Citizen involvement tamed Krøyer's Square in Copenhagen

Opinion piece by Thomas Scheel, partner at Vilhelm Lauritzen Architects. Published in Politiken BYRUM on 4 October 2018.

Krøyers Plads – for many years Copenhagen’s enfant terrible for developers, architects and the municipality, but in my opinion also one of the best recent examples of the difference citizen involvement can make. And yes, it is a difficult discipline, but as the Director of the Danish Town Planning Institute pointed out on 11 September, it can be the difference between success and failure.

Unfortunately, citizen involvement often ends up as a practice focused more on avoiding opposition than creating value and quality.

In 2003, one of the first development attempts for Krøyers Plads began with a large-scale architectural competition, but the winning proposal for 55-metre high-rises met with such massive protests that the City of Copenhagen rejected the local plan in 2005.

History repeated itself with a new architectural proposal in 2006, where yet another project met the same fate.

In the wake of the financial crisis, NCC acquired the site in 2010 and wanted to give the area another chance. They contacted us, Vilhelm Lauritzen Architects, but this time with a desire for a radically different process anchored in the local community, the municipality, and politicians. That was the starting point that made us say yes to a project that, on paper, seemed destined for headwinds.

Together with GHB Landscape Architects, NCC, the City of Copenhagen and the City Architect, we created a process plan aimed at producing a new local plan with support from all stakeholders, especially the residents of Christianshavn.

Not information meetings in disguise

The solution was three open, public workshops in Christianshavn, each with its own theme: City Life, Urban Spaces, and Buildings. The premise was that these should not be information meetings in disguise, but genuine workshops with facilitated group tasks, where all suggestions were recorded and worked on – but with a clear message that no promises were being made.

It quickly became clear that most attendees were not opposed to developing the site, but had clear views on the type of development and, in particular, its content.

The purpose of the first workshop, City Life, was to map residents’ wishes for the type of urban life. We were very aware that the project’s development had led to the closure of the popular street food venue Luftkastellet, and that residents had, in effect, lost an active social space. We therefore communicated that we wanted to try to create the basis for new urban life at Krøyers Plads.

In the next workshop, Urban Spaces, we moved closer to the project’s framework, which focused on openness, access to the water, green spaces, and ground-floor retail.

Buildings was the final and most challenging workshop, but it laid the foundation for the final classic solution with two warehouse buildings and one block, with height concentrated where it would cause the least inconvenience. An idea that arose from dialogue with the citizens, but was, quite simply, the best solution for the site.

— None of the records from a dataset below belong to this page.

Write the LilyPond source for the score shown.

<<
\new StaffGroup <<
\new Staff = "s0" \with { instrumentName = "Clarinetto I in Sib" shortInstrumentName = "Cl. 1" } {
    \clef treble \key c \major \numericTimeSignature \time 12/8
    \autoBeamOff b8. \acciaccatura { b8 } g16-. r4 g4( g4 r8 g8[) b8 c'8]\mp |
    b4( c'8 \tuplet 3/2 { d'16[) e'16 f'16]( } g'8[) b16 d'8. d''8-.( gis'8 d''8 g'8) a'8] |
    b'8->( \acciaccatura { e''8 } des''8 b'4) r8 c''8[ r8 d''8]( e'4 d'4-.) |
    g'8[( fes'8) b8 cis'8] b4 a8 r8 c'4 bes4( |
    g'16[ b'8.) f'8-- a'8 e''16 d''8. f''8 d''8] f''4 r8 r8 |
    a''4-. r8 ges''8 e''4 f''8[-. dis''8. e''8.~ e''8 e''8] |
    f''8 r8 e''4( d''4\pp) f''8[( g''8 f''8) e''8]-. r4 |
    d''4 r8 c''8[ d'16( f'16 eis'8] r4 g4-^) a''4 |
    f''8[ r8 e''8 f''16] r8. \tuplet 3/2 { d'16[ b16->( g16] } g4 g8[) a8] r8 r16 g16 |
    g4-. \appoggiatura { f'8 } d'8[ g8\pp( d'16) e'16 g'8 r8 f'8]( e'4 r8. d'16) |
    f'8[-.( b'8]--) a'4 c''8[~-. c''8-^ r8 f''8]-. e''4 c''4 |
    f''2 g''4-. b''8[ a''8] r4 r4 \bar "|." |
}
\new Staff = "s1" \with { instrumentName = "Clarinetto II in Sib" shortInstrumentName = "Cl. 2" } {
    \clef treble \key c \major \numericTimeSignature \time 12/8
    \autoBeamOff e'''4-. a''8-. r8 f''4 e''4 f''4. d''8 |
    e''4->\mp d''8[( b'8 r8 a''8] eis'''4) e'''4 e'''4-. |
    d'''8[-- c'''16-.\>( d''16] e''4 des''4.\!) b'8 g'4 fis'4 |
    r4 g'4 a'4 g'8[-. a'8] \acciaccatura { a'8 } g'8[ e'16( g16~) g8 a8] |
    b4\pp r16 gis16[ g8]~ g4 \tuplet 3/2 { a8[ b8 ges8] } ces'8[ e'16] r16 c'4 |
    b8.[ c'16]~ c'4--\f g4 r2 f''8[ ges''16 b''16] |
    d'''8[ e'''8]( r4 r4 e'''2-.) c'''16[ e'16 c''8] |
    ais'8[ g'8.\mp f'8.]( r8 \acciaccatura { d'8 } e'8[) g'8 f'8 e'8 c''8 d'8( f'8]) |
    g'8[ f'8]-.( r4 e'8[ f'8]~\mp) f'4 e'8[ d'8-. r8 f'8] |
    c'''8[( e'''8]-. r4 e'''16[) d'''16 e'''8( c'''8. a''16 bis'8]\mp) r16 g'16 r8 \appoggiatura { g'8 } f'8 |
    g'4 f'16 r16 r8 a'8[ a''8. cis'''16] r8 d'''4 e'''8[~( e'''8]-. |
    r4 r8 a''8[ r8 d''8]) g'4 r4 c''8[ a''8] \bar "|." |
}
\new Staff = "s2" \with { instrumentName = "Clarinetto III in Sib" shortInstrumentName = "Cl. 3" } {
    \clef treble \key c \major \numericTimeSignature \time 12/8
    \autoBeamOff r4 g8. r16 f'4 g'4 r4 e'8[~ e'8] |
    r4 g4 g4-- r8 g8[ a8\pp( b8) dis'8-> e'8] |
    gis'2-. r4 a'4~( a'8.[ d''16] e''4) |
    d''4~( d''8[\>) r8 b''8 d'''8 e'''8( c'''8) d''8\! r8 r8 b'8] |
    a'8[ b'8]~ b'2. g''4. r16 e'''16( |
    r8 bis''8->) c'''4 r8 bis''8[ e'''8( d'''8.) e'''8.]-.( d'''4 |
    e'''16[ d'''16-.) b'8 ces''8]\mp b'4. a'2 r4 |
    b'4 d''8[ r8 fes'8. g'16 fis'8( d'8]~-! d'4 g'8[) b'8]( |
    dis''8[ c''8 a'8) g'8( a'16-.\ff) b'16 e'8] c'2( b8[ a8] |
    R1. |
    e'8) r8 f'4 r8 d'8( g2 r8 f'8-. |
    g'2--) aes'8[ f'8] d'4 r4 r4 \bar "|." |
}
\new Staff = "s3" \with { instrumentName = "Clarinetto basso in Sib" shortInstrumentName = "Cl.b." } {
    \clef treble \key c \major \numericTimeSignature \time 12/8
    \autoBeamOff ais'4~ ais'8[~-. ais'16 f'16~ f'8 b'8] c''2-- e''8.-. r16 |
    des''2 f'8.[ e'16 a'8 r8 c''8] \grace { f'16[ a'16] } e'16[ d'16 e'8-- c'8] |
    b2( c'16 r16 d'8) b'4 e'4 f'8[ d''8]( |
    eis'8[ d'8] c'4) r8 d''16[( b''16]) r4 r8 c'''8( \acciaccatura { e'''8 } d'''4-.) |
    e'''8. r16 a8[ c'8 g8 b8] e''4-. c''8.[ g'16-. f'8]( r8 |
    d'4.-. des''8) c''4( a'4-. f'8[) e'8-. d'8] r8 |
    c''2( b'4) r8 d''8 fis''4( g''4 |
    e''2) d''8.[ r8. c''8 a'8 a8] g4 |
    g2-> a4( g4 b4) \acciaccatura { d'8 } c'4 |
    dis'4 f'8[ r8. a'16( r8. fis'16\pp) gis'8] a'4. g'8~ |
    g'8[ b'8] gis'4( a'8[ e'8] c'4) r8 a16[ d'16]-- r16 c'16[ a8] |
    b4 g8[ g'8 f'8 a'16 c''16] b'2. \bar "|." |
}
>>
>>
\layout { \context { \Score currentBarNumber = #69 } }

We processed the results from the three workshops and passed on two possible proposals for further development of the local plan.

The citizens co-created the right solution for the site

Today, it is clear that citizen involvement helped create the right architecture for the site: considerate, classic, and open buildings with a vibrant urban life. Many of these qualities can be traced directly back to the three citizen-focused workshops – the green courtyards, access to the water, open sightlines, and not least the placement of the buildings themselves.

Citizen involvement was an important part of the foundation for our thinking, giving the project crucial local anchoring and a sense of security. Architecture gains another quality and dimension when the community is involved, and the final project becomes more binding and carries greater legitimacy with both the client and the municipality.

As architects, we have a central role in the involvement process, identifying the professional qualities in citizens’ input. We are not there to compromise with citizens but to extract quality from what comes in – not just to hold onto our own visions. We must show humility and reflect on the fact that most of the buildings we design must be considerate – they must fit into a place and a context.

Public and sensitive sites carry obligations

Should architects involve citizens in everything? Absolutely not.

We should involve when there is a need – when we build in public places that have special significance or sensitivity. In those cases, we are obliged to create special processes.

My appeal is for more people to start seeing citizen involvement as a tool for creating well-functioning architecture – and less as a way of avoiding conflict. At the same time, we as architects should view citizen input as part of good architecture, not as a threat to aesthetic visions.